Most engineers will tell you that:
You can't optimize what you don't measure
Turns out that forecasting is no exception. Measuring forecast accuracy is one of the few cornerstones of any forecasting technology.
A frequent misconception about accuracy measurement is that Lokad has to wait for the forecasts to become past, to finally compare the forecasts with what really happened.
Although, this approach works to some extend, it comes with severe drawbacks:
- It's painfully slow: a 6 months ahead forecast takes 6 months to be validated.
- It's very sensitive to overfitting. Overfitting should not to be taken lightly, and it's one the few thing that is very likely to wreak havoc in your accuracy measurements.

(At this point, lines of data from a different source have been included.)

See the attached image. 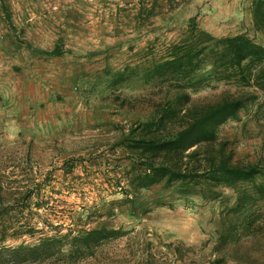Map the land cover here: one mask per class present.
Returning <instances> with one entry per match:
<instances>
[{
  "label": "rangeland",
  "instance_id": "1",
  "mask_svg": "<svg viewBox=\"0 0 264 264\" xmlns=\"http://www.w3.org/2000/svg\"><path fill=\"white\" fill-rule=\"evenodd\" d=\"M252 3L0 0L2 264H264L263 90L215 79L188 90L197 103L253 96L218 129L239 164L261 168L252 180L220 184L213 197L202 185L158 183L132 201L114 185L129 163L117 144L175 91L152 73L167 46L189 35L191 18L215 40L244 35L264 46ZM56 46L61 55L49 53ZM212 69L206 62L197 78ZM103 221L123 233L88 255L61 256L59 241L45 261L18 263L8 251Z\"/></svg>",
  "mask_w": 264,
  "mask_h": 264
},
{
  "label": "trees",
  "instance_id": "2",
  "mask_svg": "<svg viewBox=\"0 0 264 264\" xmlns=\"http://www.w3.org/2000/svg\"><path fill=\"white\" fill-rule=\"evenodd\" d=\"M2 8L9 26L15 29L5 1ZM252 15L256 28L264 30V0H253ZM188 31L186 38L167 46L152 70L157 79L170 83L175 91L154 105L150 118L134 122L117 144L127 153L124 157L129 163L114 185L126 195L127 201H132L130 194L158 183L202 185L208 190L205 196L213 197L218 194L216 188L220 184L235 186L262 173L256 164H239L229 141L218 134L219 127L237 117L253 96H225L217 101L197 103L192 101L188 90L198 88L203 80L215 79L264 91V46L244 35L215 40L198 27L195 18H191ZM49 53L61 55L63 51L56 46ZM206 62L212 64V72L199 79L196 71ZM73 167L66 168V172ZM244 202L240 198L238 205L243 206ZM122 233L103 221L100 227L82 228L76 235L68 233L59 240L42 239L34 246L20 245L8 251L18 263L45 261L55 253L59 241L57 251L61 256L88 255ZM64 238L70 240L64 242ZM225 238V234L220 236L217 250L224 245ZM64 245H69L68 253L61 250Z\"/></svg>",
  "mask_w": 264,
  "mask_h": 264
}]
</instances>
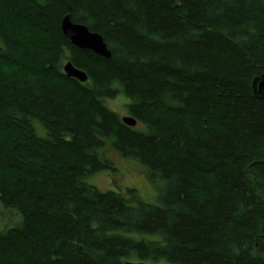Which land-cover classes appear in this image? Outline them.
<instances>
[{
    "label": "trees",
    "instance_id": "1",
    "mask_svg": "<svg viewBox=\"0 0 264 264\" xmlns=\"http://www.w3.org/2000/svg\"><path fill=\"white\" fill-rule=\"evenodd\" d=\"M263 73L264 0H0V264H264ZM118 159L159 204L90 183Z\"/></svg>",
    "mask_w": 264,
    "mask_h": 264
},
{
    "label": "rangeland",
    "instance_id": "2",
    "mask_svg": "<svg viewBox=\"0 0 264 264\" xmlns=\"http://www.w3.org/2000/svg\"><path fill=\"white\" fill-rule=\"evenodd\" d=\"M126 98L121 95L114 100L106 101V103L121 116H128L126 104L129 99ZM116 162L120 170L115 176L112 175V171L103 170L91 177L89 179L90 183L96 185L102 191L116 189V187H118L125 192L127 188H135L138 190L141 201L159 204V194L164 186H162V181H153L151 177L149 178L147 173H145L143 167L137 166L130 161L118 159ZM22 219V216L17 211L13 209L8 210L1 206L0 229L4 230L10 227L21 226Z\"/></svg>",
    "mask_w": 264,
    "mask_h": 264
},
{
    "label": "water",
    "instance_id": "3",
    "mask_svg": "<svg viewBox=\"0 0 264 264\" xmlns=\"http://www.w3.org/2000/svg\"><path fill=\"white\" fill-rule=\"evenodd\" d=\"M61 30L63 34L77 47L81 49H88L95 54L110 58L111 51L108 49L102 35L92 32L86 25L74 22L70 15L65 16L61 22ZM64 72L70 78H76L81 82L87 81V74L75 67L72 62H67L64 65ZM252 89L258 98L264 99V73L253 79ZM122 121L128 126L135 127L137 120L132 116H123ZM128 264H166V263H128Z\"/></svg>",
    "mask_w": 264,
    "mask_h": 264
}]
</instances>
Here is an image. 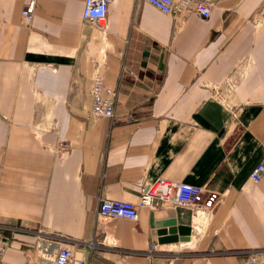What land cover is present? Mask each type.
Instances as JSON below:
<instances>
[{
	"label": "crops",
	"instance_id": "obj_1",
	"mask_svg": "<svg viewBox=\"0 0 264 264\" xmlns=\"http://www.w3.org/2000/svg\"><path fill=\"white\" fill-rule=\"evenodd\" d=\"M23 1L0 0V224L15 227L3 258L23 261L38 229L92 239L88 264H240L263 247L264 177L249 171L264 158V0H214L207 18L110 0L99 59L82 0H36L28 28ZM94 68L112 117L89 112ZM142 176L218 192L203 231L157 237L151 217L190 228L180 207L97 216L99 198L137 202Z\"/></svg>",
	"mask_w": 264,
	"mask_h": 264
},
{
	"label": "built area",
	"instance_id": "obj_2",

Measuring the accuracy of delivered forecasts is a tough piece of work for us. Accuracy measurement accounts for roughly half of the complexity of our forecasting technology: the more advance the forecasting technology, the greater the need for robust accuracy measurements.
In particular, Lokad returns the forecast accuracy associated to every single forecast that we deliver (for example, our Excel-addin reports forecast accuracy). The metric used for accuracy measurement is the MAPE (Mean Absolute Percentage Error).
In order to compute an estimated accuracy, Lokad proceeds (roughly) through cross-validation tuned for time-series forecasts. Cross-validation is simpler than it sounds. If we consider a weekly forecast 10 weeks ahead with 3 years (aka 150 weeks) of history, then the cross-validation looks like:
- Take the 1st week, forecast 10 weeks ahead, and compare results to original.
- Take the 2 first weeks, forecast 10 weeks ahead, and compare.
- Take the 3 first weeks, forecast 10 weeks ahead, and compare.
The process is rather tedious, as we end-up recomputing forecasts about 150 times for only 3 years of history. Obviously, cross-validation screams for automation, and there is little hope to go through such a process without computer support. Yet, computers typically cost less than business forecast errors, and Lokad relies on cloud computing to deliver such high-intensive computations.
Attempts to "simplify" the process outlined are very likely to end-up with overfitting problems. We suggest to say very careful, as overfitting isn't a problem to be taken lightly. In doubts, stick to a complete cross-validation.